_Requirement_. The lines below that include the word "Pérez" are to be reported.
Material for this task: Begin
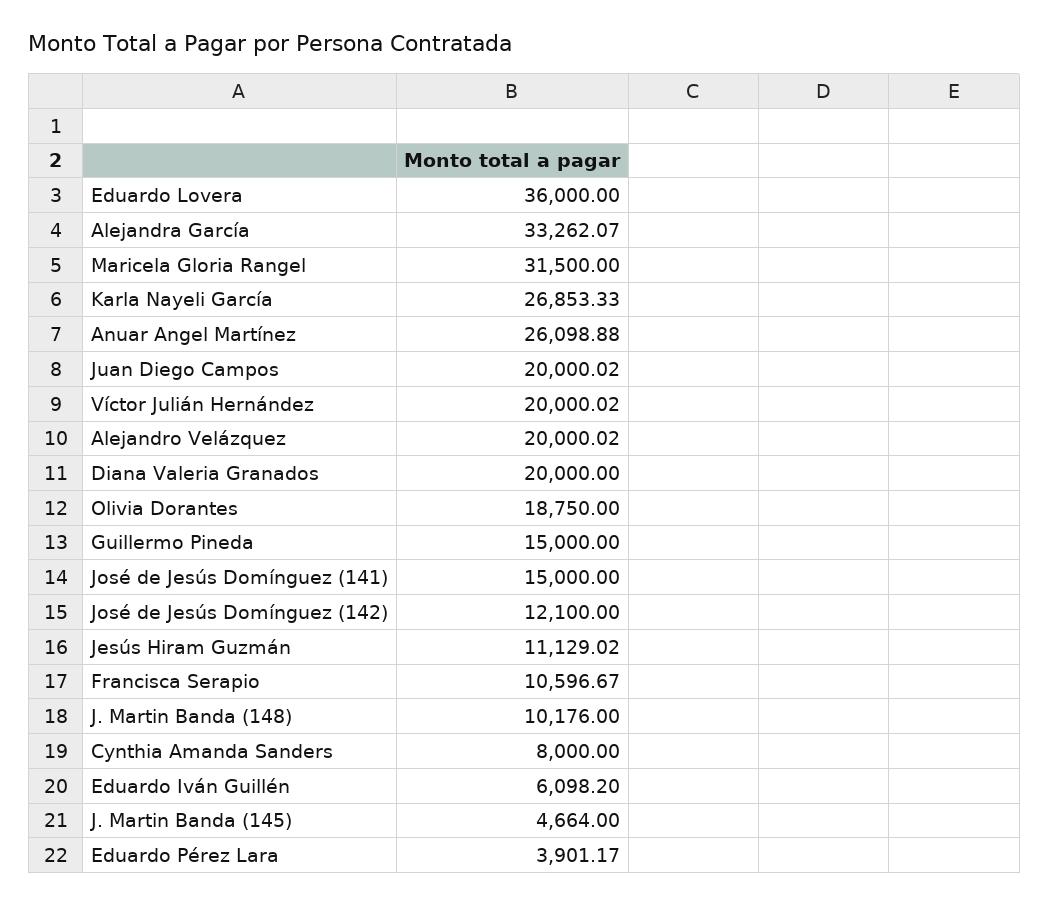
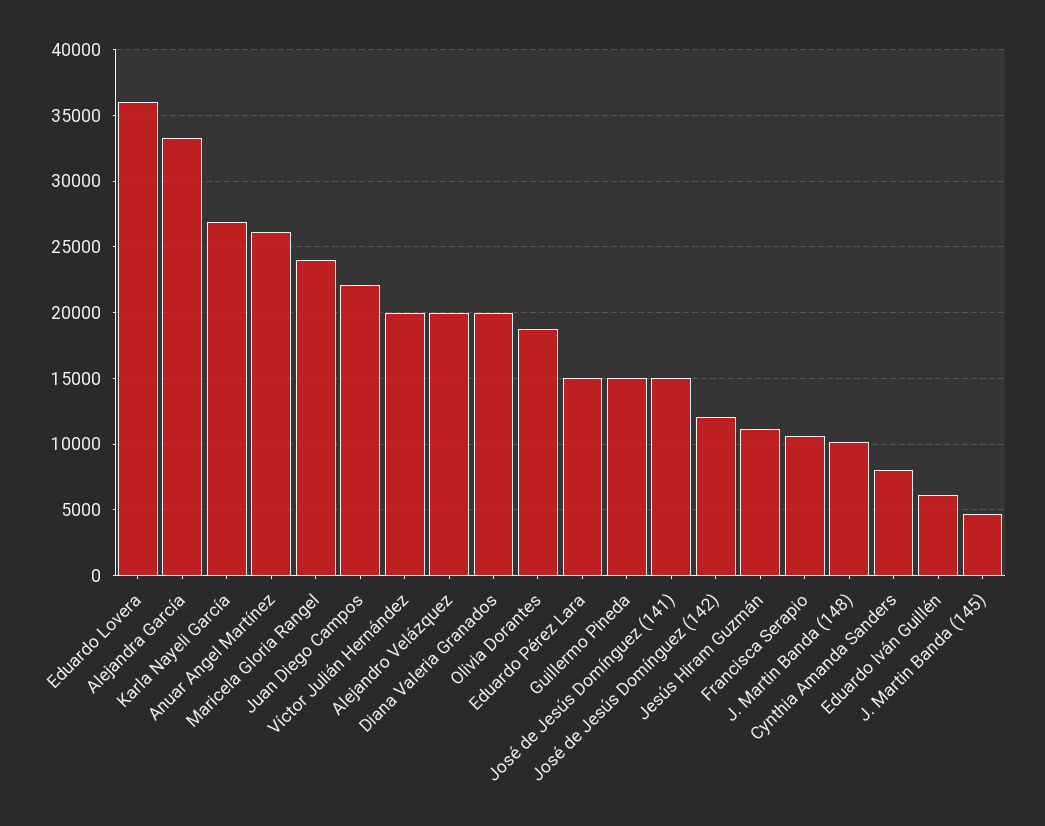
  {
    "Eduardo Lovera": 36000,
    "Alejandra García": 33262.07,
-   "Maricela Gloria Rangel": 31500,
+   "Maricela Gloria Rangel": 24000,
    "Karla Nayeli García": 26853.33,
    "Anuar Angel Martínez": 26098.88,
-   "Juan Diego Campos": 20000.02,
+   "Juan Diego Campos": 22000,
    "Víctor Julián Hernández": 20000.02,
    "Alejandro Velázquez": 20000.02,
    "Diana Valeria Granados": 20000,
    "Olivia Dorantes": 18750,
    "Guillermo Pineda": 15000,
    "José de Jesús Domínguez (141)": 15000,
    "José de Jesús Domínguez (142)": 12100,
    "Jesús Hiram Guzmán": 11129.02,
    "Francisca Serapio": 10596.67,
    "J. Martin Banda (148)": 10176,
    "Cynthia Amanda Sanders": 8000,
    "Eduardo Iván Guillén": 6098.2,
    "J. Martin Banda (145)": 4664,
-   "Eduardo Pérez Lara": 3901.17
+   "Eduardo Pérez Lara": 15000
  }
Material for this task: End
_Result for this exercise_.
-   "Eduardo Pérez Lara": 3901.17
+   "Eduardo Pérez Lara": 15000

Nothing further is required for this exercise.